There wasn’t a blue shirt to be seen during the Perth Nines tournament in a sign of things to come in — of sorts — in the 13-man game.
“The fans hate it,” NRL head of football, Graham Annesley, said, telling us what we all knew already, and have for years.
Yet if the NRL understands the fans hate it, why allow it at all?
Allowing three “tactical” entries to the field, they are allowed on for injury stoppages, just alleviates the irritation without actually stopping it. Besides, clubs are already working on ways to exploit it.
This is one of many small grievances fans have with the way the game is being administered at the moment.
The NRL’s problem is there is no-one in head office, besides Annesley, who has been around long enough to see how clubs created some of the problems in the game, and why they should be dealt with.
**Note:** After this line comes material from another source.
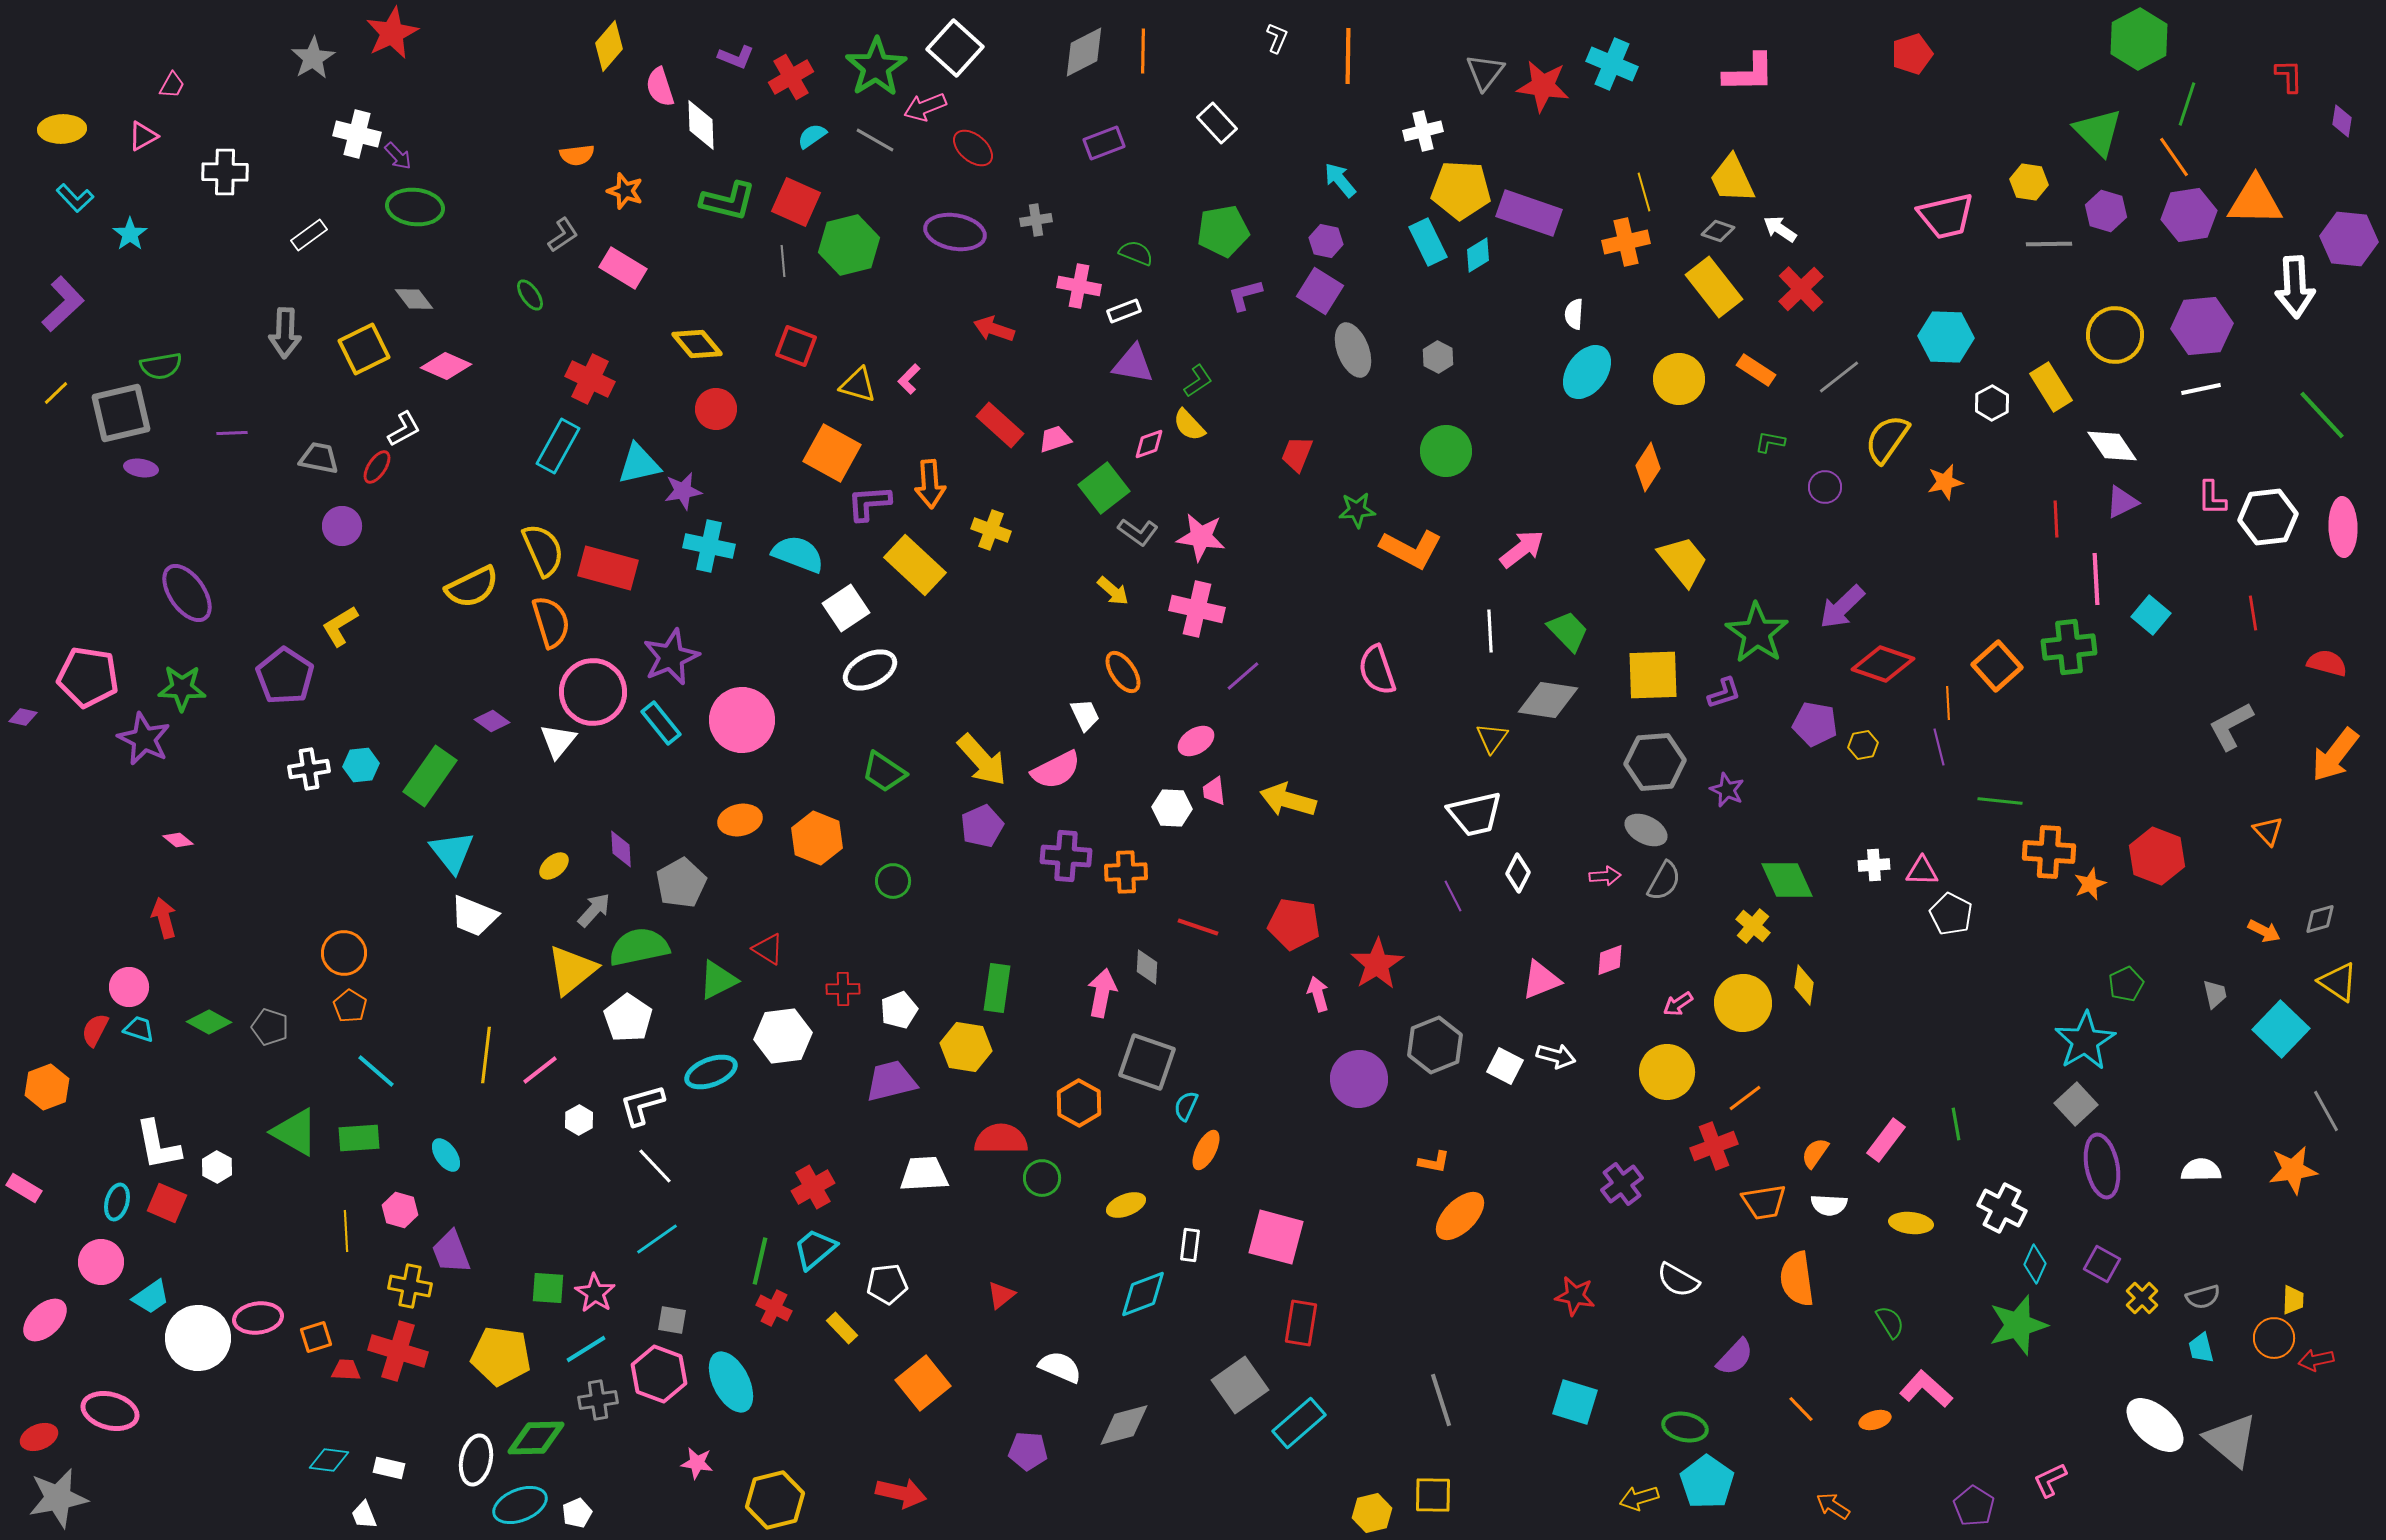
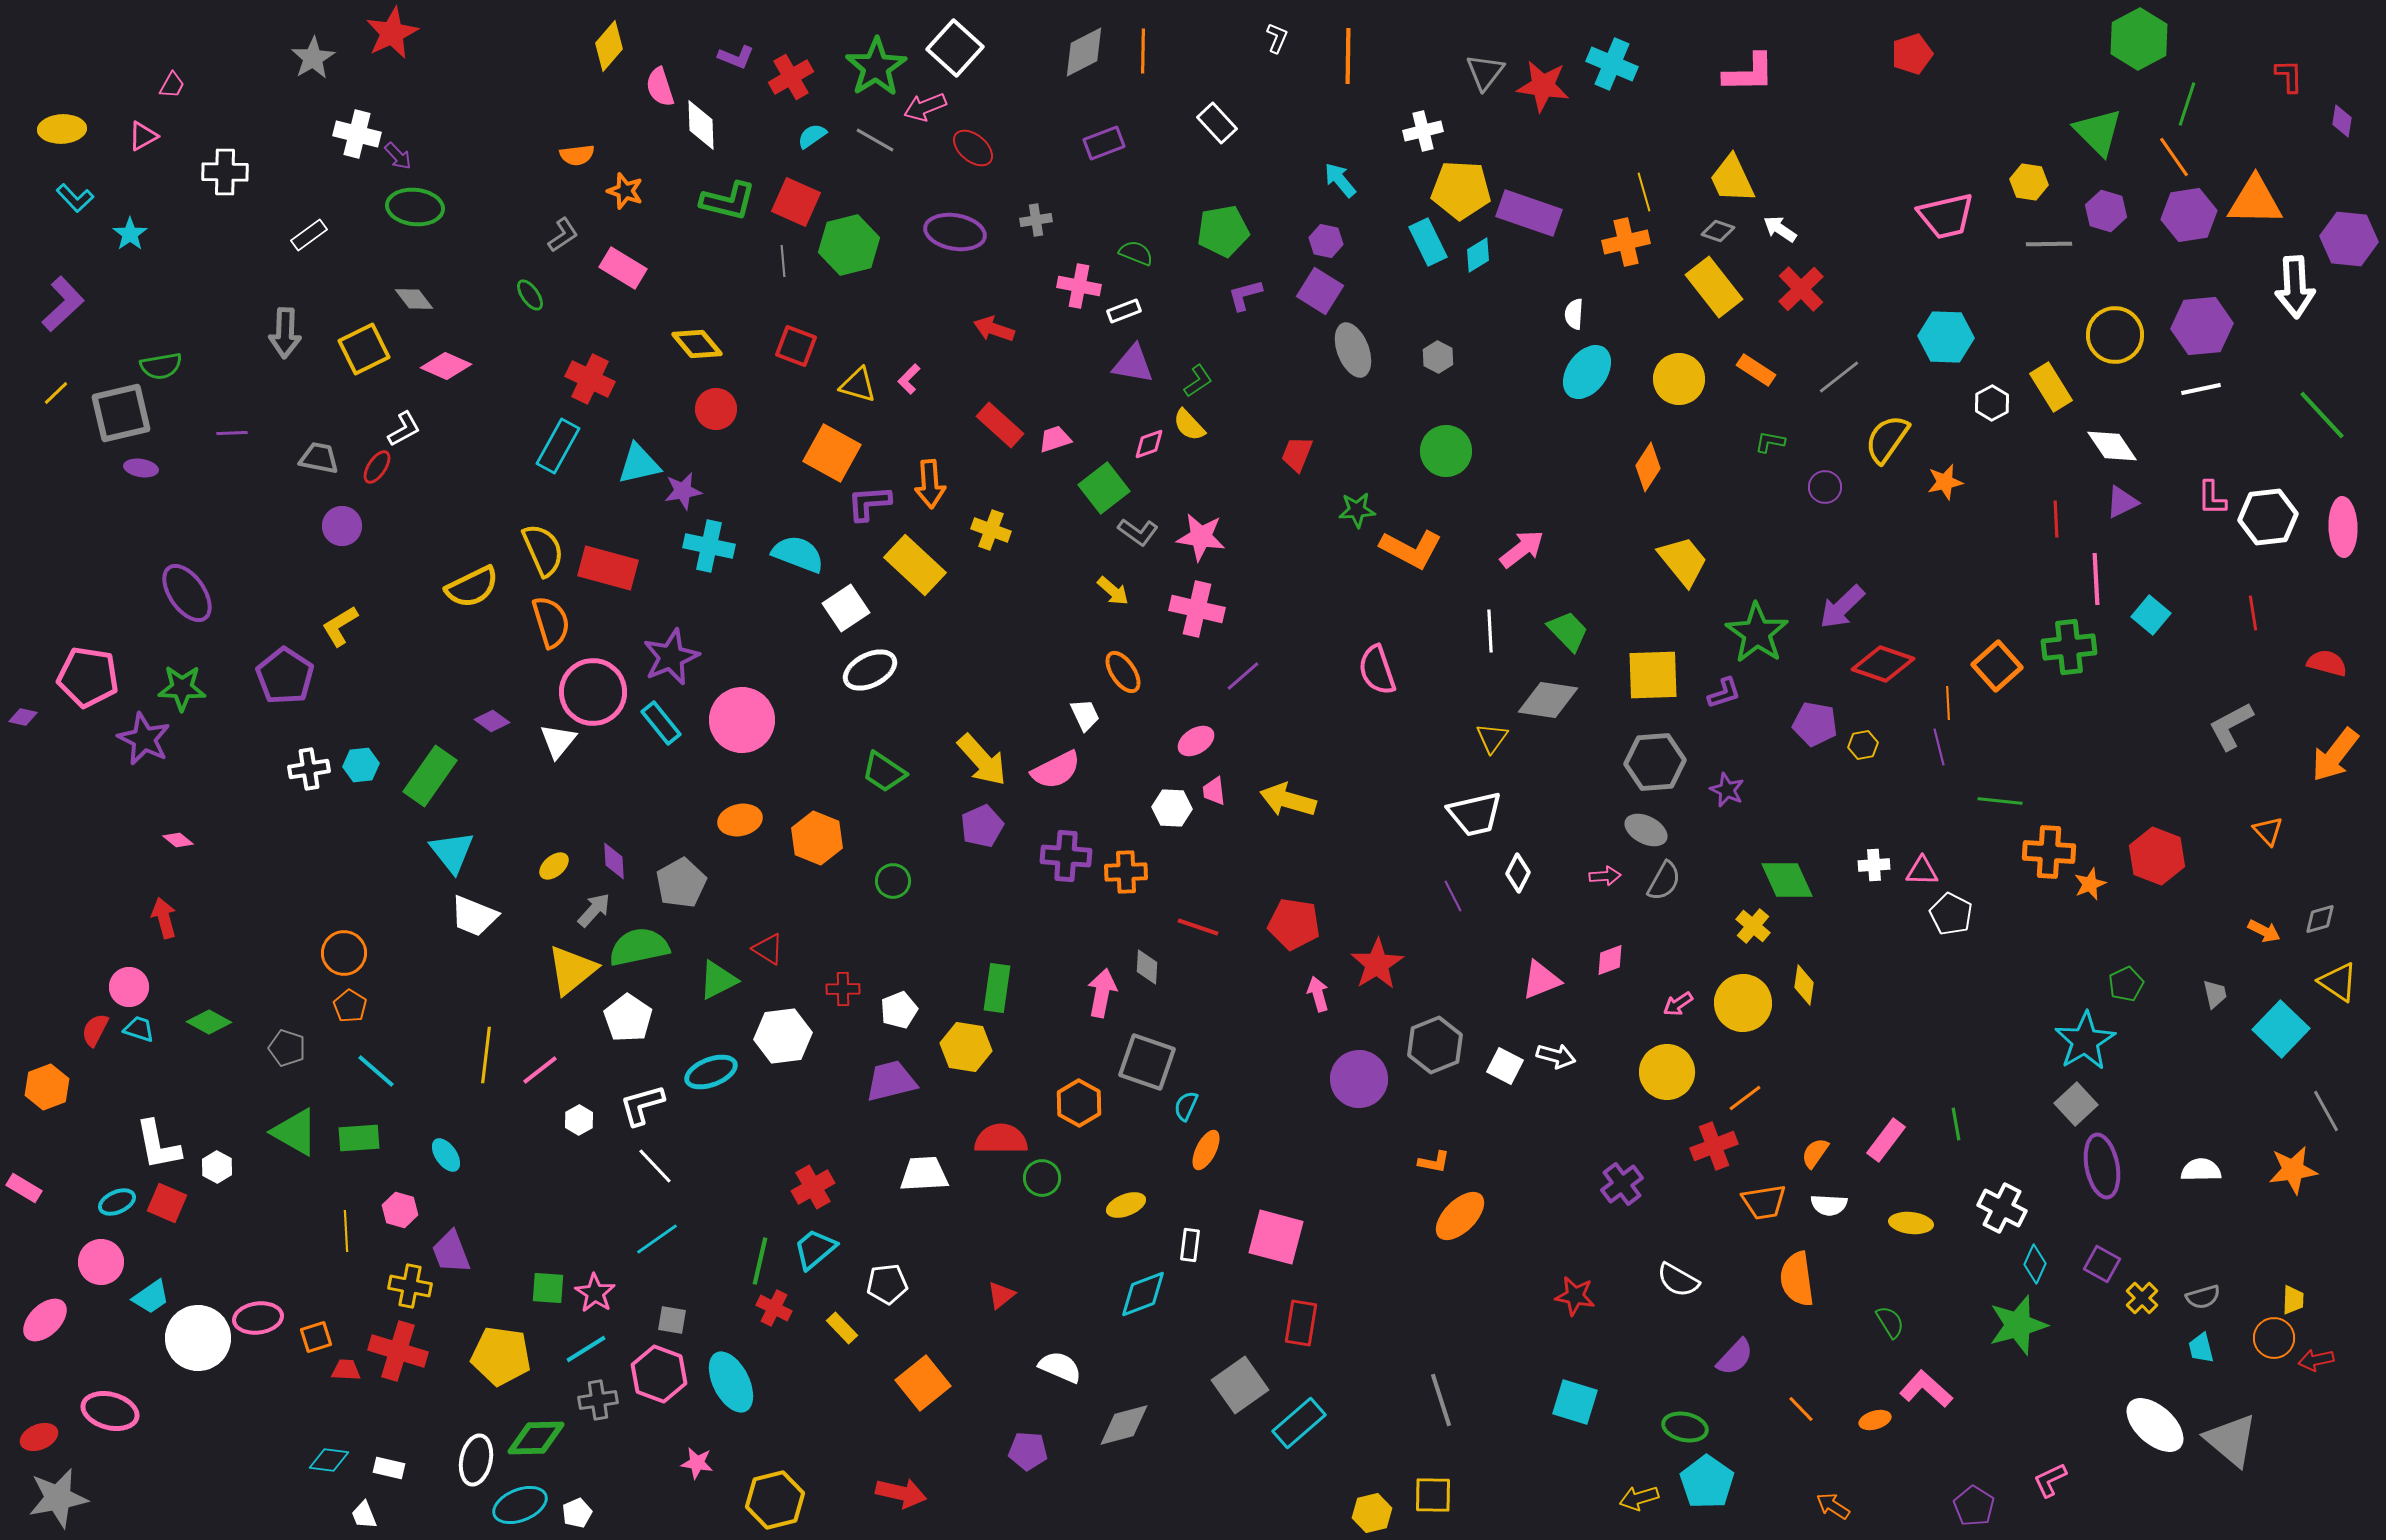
purple diamond at (621, 849): moved 7 px left, 12 px down
gray pentagon at (270, 1027): moved 17 px right, 21 px down
cyan ellipse at (117, 1202): rotated 51 degrees clockwise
The environment for blue shirts to get unrestricted access to the field and slowly transform medical aid into full-blown coaching, for example, began with fears “someone will die in this heat” after Easts’ Danny Shepherd was hospitalised for heat stroke in the early 1990s and actually did almost die.
Clubs quickly exploited the new access to have trainers deliver messages before they began full-blown coaching, all under the pretence of delivering water to dehydrated players.
If marathon runners can get through 42km with a 180-beat heartrate in the heat of an Olympic summer then surely the modern NRL player can make it until halftime.